[0] For example, gemm but the lhs is in fp8 e4m3 and rhs is in bf16 and we want fp32 accumulation, output to bf16 after applying GELU.
The project feels very nice and it would be great to have more notes in the README on the excluded functionality to better scope its applicability in more advanced GPGPU scenarios.
In Halide, the concept was great, yet the problems in kernel development were moved to the side of "scheduling", i.e. determining tiling/vectorization/parallellization for the kernel runs.
Given that it can target WGPU I'm really wondering why OpenCL isn't included as a backend. One of my biggest complaints about GPGPU stuff is that so many of the solutions are GPU only, and often only target the vendor compute APIs (CUDA, ROCm) which have much narrower ecosystem support (versus an older core vulkan profile for example).
It's desirable to be able to target CPU for compatibility, debugging, and also because it can be nice to have a single solution for parallelizing all your data heavy work. The latter reduces mental overhead and permits more code reuse.
One thing I've never investigated is how performance OpenCL actually is for CPU. Do you happen to have any resources comparing it to a more native CPU implementation?
It isn't really related to your question but I think the FluidX3D benchmarks [2] illustrate that OpenCL is at least viable across a wide variety of hardware.
As far as targeting CPUs in a release build it's not a particular backend that's important to me. The issue is at the source code level. Having single source is nice but you're still stuck with these two very different approaches. It means that the code is still clearly segmented and thus retargeting any given task (at least nontrivial ones) involves rewriting it to at least some extent.
Contrast that with a model like OpenMP where the difference between CPU and GPU is marking the relevant segment for offload. Granted that you'll often need to change algorithms when switching to achieve reasonable performance but it's still a really nice quality of life feature not to have to juggle more paradigms and libraries.

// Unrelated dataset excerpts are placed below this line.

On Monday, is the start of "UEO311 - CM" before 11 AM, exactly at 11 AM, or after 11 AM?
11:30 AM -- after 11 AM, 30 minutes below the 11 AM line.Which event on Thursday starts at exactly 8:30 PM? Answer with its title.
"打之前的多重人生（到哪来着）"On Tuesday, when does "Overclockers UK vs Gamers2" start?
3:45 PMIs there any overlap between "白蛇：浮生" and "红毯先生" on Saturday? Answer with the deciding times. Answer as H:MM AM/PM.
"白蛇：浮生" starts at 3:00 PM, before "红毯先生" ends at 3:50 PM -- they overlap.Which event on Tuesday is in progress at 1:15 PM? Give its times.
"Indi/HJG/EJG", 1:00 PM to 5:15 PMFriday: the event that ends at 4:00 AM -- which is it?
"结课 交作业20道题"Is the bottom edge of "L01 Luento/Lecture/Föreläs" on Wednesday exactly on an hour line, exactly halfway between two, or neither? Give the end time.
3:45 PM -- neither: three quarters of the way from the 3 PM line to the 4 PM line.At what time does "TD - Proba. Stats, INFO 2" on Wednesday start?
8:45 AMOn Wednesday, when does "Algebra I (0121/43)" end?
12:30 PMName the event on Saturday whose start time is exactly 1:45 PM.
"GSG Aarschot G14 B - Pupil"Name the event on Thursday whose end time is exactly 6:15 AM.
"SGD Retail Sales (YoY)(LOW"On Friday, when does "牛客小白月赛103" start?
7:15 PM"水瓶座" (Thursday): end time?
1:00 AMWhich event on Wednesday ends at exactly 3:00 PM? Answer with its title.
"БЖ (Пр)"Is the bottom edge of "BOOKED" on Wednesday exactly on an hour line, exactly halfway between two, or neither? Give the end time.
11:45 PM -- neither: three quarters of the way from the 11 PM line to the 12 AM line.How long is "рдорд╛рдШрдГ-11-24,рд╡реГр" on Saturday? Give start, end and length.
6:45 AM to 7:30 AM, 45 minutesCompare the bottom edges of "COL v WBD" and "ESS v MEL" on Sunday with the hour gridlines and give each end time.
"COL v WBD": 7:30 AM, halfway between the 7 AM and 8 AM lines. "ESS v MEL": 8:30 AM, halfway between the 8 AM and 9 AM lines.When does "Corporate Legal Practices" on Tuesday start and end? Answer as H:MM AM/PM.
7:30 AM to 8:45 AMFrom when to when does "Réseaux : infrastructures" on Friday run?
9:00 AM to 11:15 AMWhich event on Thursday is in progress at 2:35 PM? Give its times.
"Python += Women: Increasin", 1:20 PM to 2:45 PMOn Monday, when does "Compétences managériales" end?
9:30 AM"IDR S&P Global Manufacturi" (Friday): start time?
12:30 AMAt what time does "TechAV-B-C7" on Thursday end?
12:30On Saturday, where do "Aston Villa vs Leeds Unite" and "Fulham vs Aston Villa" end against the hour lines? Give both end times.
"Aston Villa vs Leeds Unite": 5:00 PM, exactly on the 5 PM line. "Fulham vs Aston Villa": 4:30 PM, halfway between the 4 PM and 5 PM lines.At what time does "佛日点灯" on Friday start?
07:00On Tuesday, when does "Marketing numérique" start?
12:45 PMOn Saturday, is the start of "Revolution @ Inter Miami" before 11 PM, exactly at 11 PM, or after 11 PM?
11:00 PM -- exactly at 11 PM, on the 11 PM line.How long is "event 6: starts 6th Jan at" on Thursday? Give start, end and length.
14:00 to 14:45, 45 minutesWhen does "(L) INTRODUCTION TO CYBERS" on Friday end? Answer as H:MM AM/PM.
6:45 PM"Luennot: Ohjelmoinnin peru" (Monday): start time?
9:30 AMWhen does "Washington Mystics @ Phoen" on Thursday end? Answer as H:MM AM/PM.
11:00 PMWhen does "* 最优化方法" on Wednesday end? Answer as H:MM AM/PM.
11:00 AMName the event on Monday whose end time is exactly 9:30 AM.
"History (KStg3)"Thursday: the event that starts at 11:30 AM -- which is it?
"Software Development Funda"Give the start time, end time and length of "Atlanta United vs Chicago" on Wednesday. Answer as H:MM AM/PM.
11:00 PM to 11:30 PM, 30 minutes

[0] https://github.com/pocl/pocl
Since we don't want to rewrite everything multiple times, it also has to be multi-platform and optimal, so the feature set must be per-device, not per-language. I'm not aware of a tool that does that, especially in Rust (which Burn is written in).
Jax? But then you're stuck in python. SYCL?
But yeah not for Rust. This project is filling a prominent hole IMO.
Also, to whom do you have to thank LLVM exists in first place, and has not fizzled out as yet another university compiler research project?
Generally wgpu is open to supporting any Metal extensions you need. There's usually an analogous extension in one of the other backends (e.g., Vulkan, DX12) anyway.